Nine Glimpses of Royal Jewelry in the Newest Biography of Queen Elizabeth II
Craig Brown's latest royal biography offers us a view of the late monarch through the eyes of others, from poets and artists to world leaders and everyday people
With the second anniversary of the passing of Queen Elizabeth II approaching this weekend, many publishers have timed the release of new books about the late monarch to coincide with the date. Among these is a new biography by satirist and critic Craig Brown, who previously wrote about the late Queen’s sister, Princess Margaret. The new book, Q: A Voyage Around the Queen, shares many similarities with that earlier text. Today, I’ve got a peek inside the new book, sharing nine moments from Q linked to royal jewelry.
1: Chips Channon surveys Princess Elizabeth’s wedding presents, 1947.
Members of the public were allowed to tour a display of Elizabeth and Philip’s wedding gifts at St. James’s Palace in the autumn of 1947. “‘The heat was appalling,’ complained Chips Channon in his diary. With his beady eye, he noted ‘some fine but many horrible presents,’ though even he had to admit to being impressed by a wreath of diamond roses from the Nizam of Hyderabad,” Brown writes.
The tiara, made by Cartier, featured a trio of roses in a floral setting. Elizabeth had been allowed to choose it herself from the firm’s existing stock. But, though she wore it often in her youth, she discarded the tiara later on, reportedly because it was difficult to keep it balanced during gala dinners. In the 1970s, she would have the tiara dismantled entirely, preserving just the three rose ornaments. The rest of the diamonds were used in the making of a new diadem, the Burmese Ruby Tiara.

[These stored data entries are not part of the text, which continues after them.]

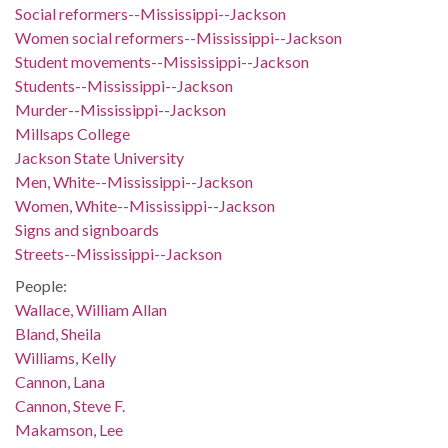
Social reformers--Mississippi--Jackson
Women social reformers--Mississippi--Jackson
Student movements--Mississippi--Jackson
Students--Mississippi--Jackson
Murder--Mississippi--Jackson
Millsaps College
Jackson State University
Men, White--Mississippi--Jackson
Women, White--Mississippi--Jackson
Signs and signboards
Streets--Mississippi--Jackson
People:
Wallace, William Allan
Bland, Sheila
Williams, Kelly
Cannon, Lana
Cannon, Steve F.
Makamson, Lee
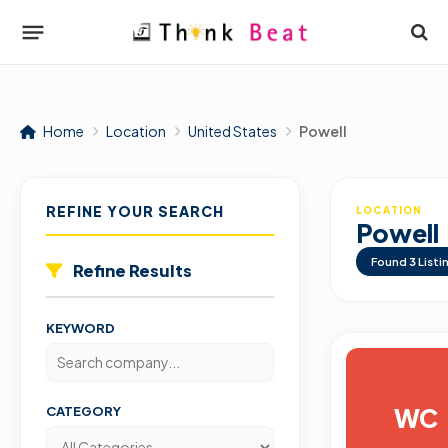
Home
Location
United States
Powell
REFINE YOUR SEARCH
LOCATION
Powell
Found
3
Listi
Refine Results
KEYWORD
WC
CATEGORY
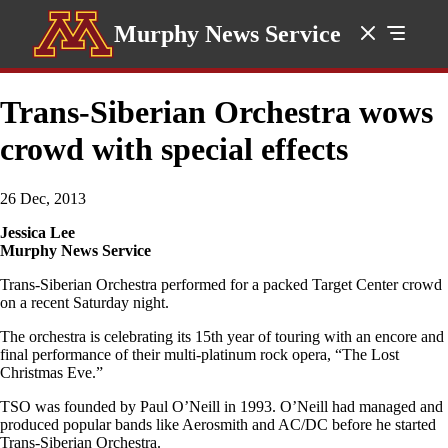
Murphy News Service
Trans-Siberian Orchestra wows
crowd with special effects
26 Dec, 2013
Jessica Lee
Murphy News Service
Trans-Siberian Orchestra performed for a packed Target Center crowd
on a recent Saturday night.
The orchestra is celebrating its 15th year of touring with an encore and
final performance of their multi-platinum rock opera, “The Lost
Christmas Eve.”
TSO was founded by Paul O’Neill in 1993. O’Neill had managed and
produced popular bands like Aerosmith and AC/DC before he started
Trans-Siberian Orchestra.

2: The Queen Mother requests diamonds for Coronation Day, 1953.
Brown quotes a letter, originally published by William Shawcross in Counting One’s Blessings, from the Queen Mother to her daughter on May 27, 1953.

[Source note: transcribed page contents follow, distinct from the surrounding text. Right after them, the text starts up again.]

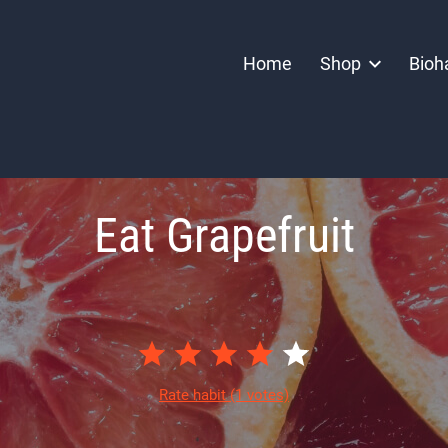
Home
Shop
Bioh
Eat Grapefruit
Rate habit
(1 votes)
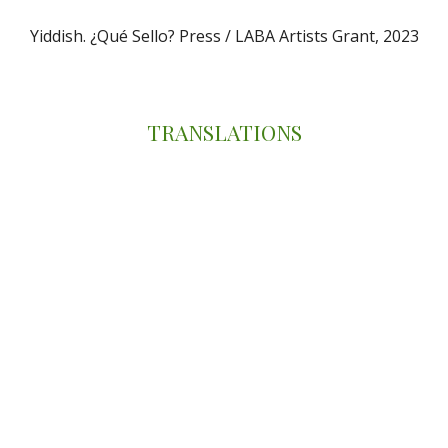
Yiddish. ¿Qué Sello? Press /
LABA Artists Grant, 2023
TRANSLATIONS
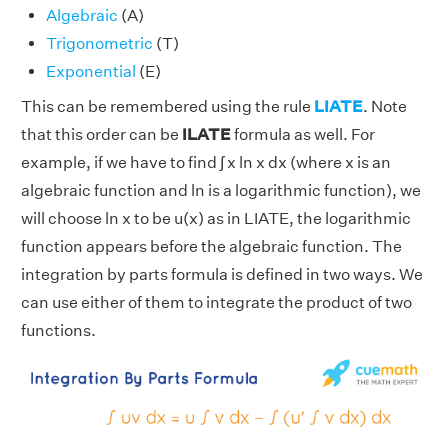
Algebraic
(A)
Trigonometric
(T)
Exponential
(E)
This can be remembered using the rule
LIATE
. Note
that this order can be
ILATE
formula as well. For
example, if we have to find ∫ x ln x dx (where x is an
algebraic function and ln is a logarithmic function), we
will choose ln x to be u(x) as in LIATE, the logarithmic
function appears before the algebraic function. The
integration by parts formula is defined in two ways. We
can use either of them to integrate the product of two
functions.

Darling Angel, I don’t want to bother you when you are so busy, but I must somehow borrow a row of diamonds for the Coronation, & if I don’t hear from you I will get hold of one of Granny’s – OK?
Your loving Mummy
The Queen Mother ended up wearing three separate diamond necklaces for Queen Elizabeth II’s coronation. Brown also quotes a footnote from Shawcross, explaining that the three necklaces were “probably her own Coronation necklace given to her by the King in 1937, the Teck collet necklace, which first belonged to George III’s daughter Princess Mary, Duchess of Gloucester, and the necklace that Queen Alexandra was given as a wedding present by the City of London in 1863.”
All three of these diamond necklaces remain in the royal vaults today. Though it can be extremely difficult to tell the necklaces apart without scrutinizing them closely, we know that the Queen Mother’s Coronation Necklace has been worn most recently by Queen Camilla.